The records below need to be set down again exactly; their images stay out.

(Modification records)

***

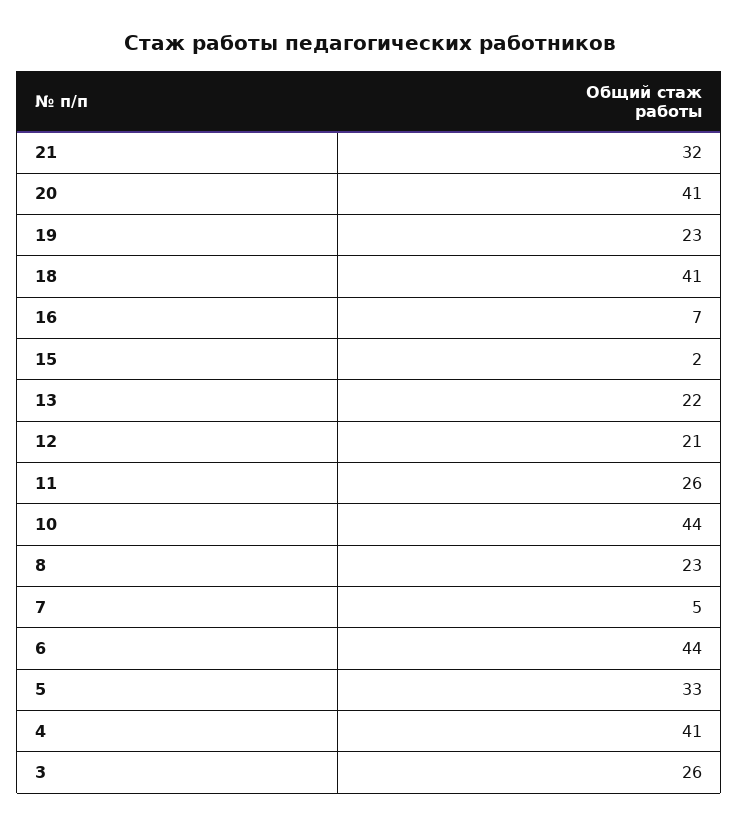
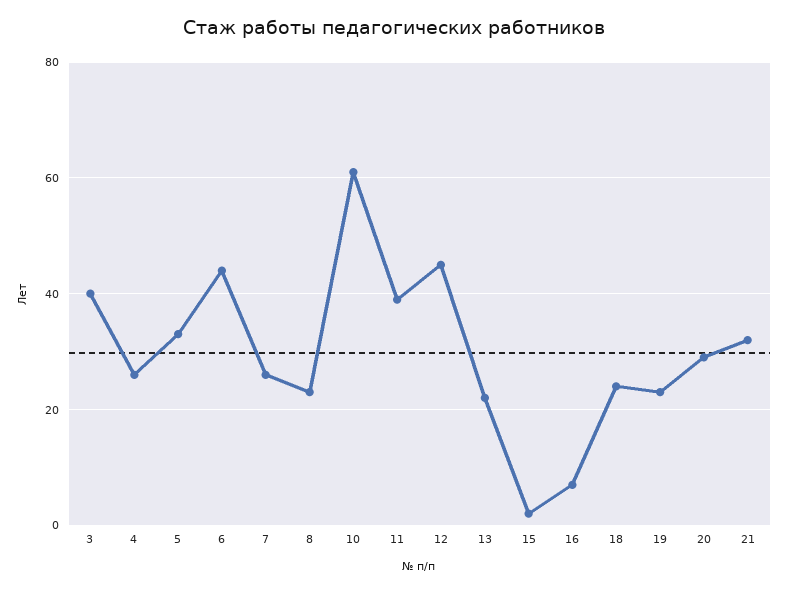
  {
    "21": 32,
-   "20": 41,
+   "20": 30,
    "19": 23,
-   "18": 41,
+   "18": 25,
    "16": 7,
    "15": 2,
    "13": 22,
-   "12": 21,
+   "12": 45,
-   "11": 26,
+   "11": 40,
-   "10": 44,
+   "10": 60,
    "8": 23,
-   "7": 5,
+   "7": 25,
    "6": 44,
    "5": 33,
-   "4": 41,
+   "4": 25,
-   "3": 26
+   "3": 40
  }

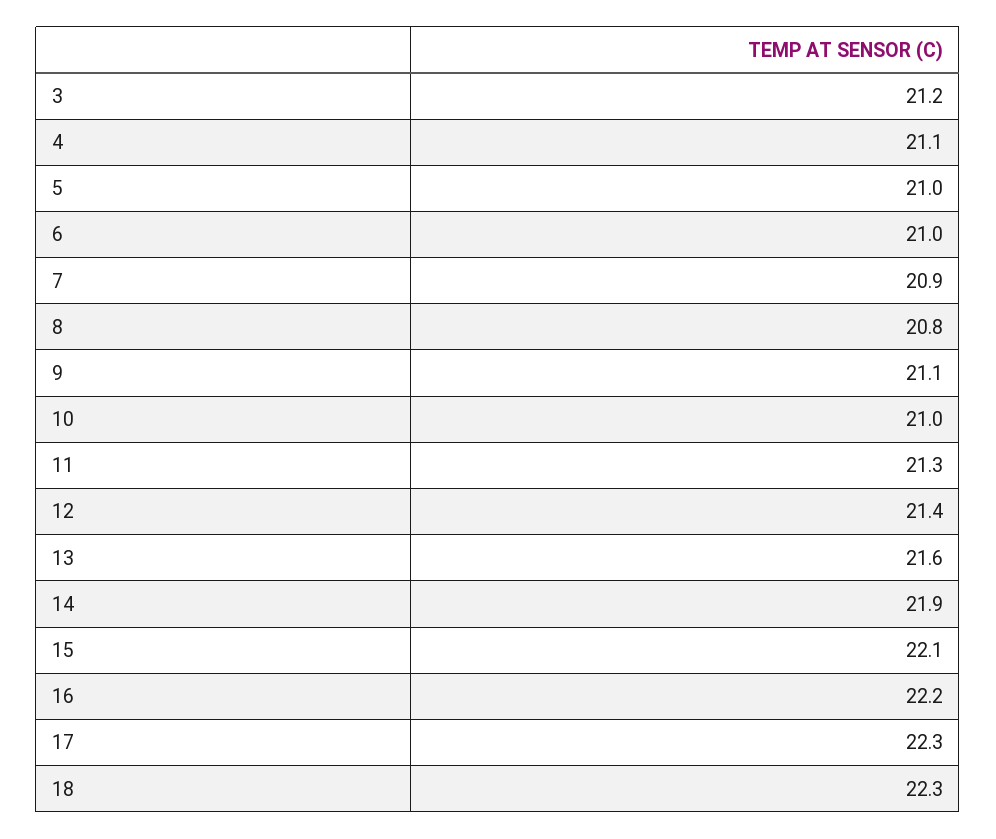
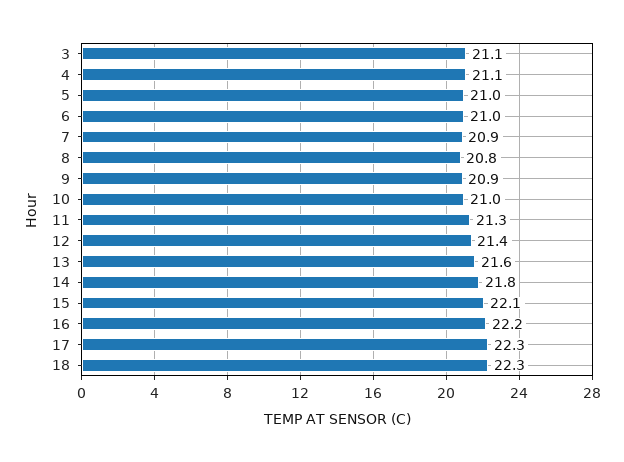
  {
-   "3": 21.2,
+   "3": 21.1,
    "4": 21.1,
    "5": 21,
    "6": 21,
    "7": 20.9,
    "8": 20.8,
-   "9": 21.1,
+   "9": 20.9,
    "10": 21,
    "11": 21.3,
    "12": 21.4,
    "13": 21.6,
-   "14": 21.9,
+   "14": 21.8,
    "15": 22.1,
    "16": 22.2,
    "17": 22.3,
    "18": 22.3
  }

***

-- RESULT OF THIS TASK --
  {
    "21": 32,
-   "20": 41,
+   "20": 30,
    "19": 23,
-   "18": 41,
+   "18": 25,
    "16": 7,
    "15": 2,
    "13": 22,
-   "12": 21,
+   "12": 45,
-   "11": 26,
+   "11": 40,
-   "10": 44,
+   "10": 60,
    "8": 23,
-   "7": 5,
+   "7": 25,
    "6": 44,
    "5": 33,
-   "4": 41,
+   "4": 25,
-   "3": 26
+   "3": 40
  }

  {
-   "3": 21.2,
+   "3": 21.1,
    "4": 21.1,
    "5": 21,
    "6": 21,
    "7": 20.9,
    "8": 20.8,
-   "9": 21.1,
+   "9": 20.9,
    "10": 21,
    "11": 21.3,
    "12": 21.4,
    "13": 21.6,
-   "14": 21.9,
+   "14": 21.8,
    "15": 22.1,
    "16": 22.2,
    "17": 22.3,
    "18": 22.3
  }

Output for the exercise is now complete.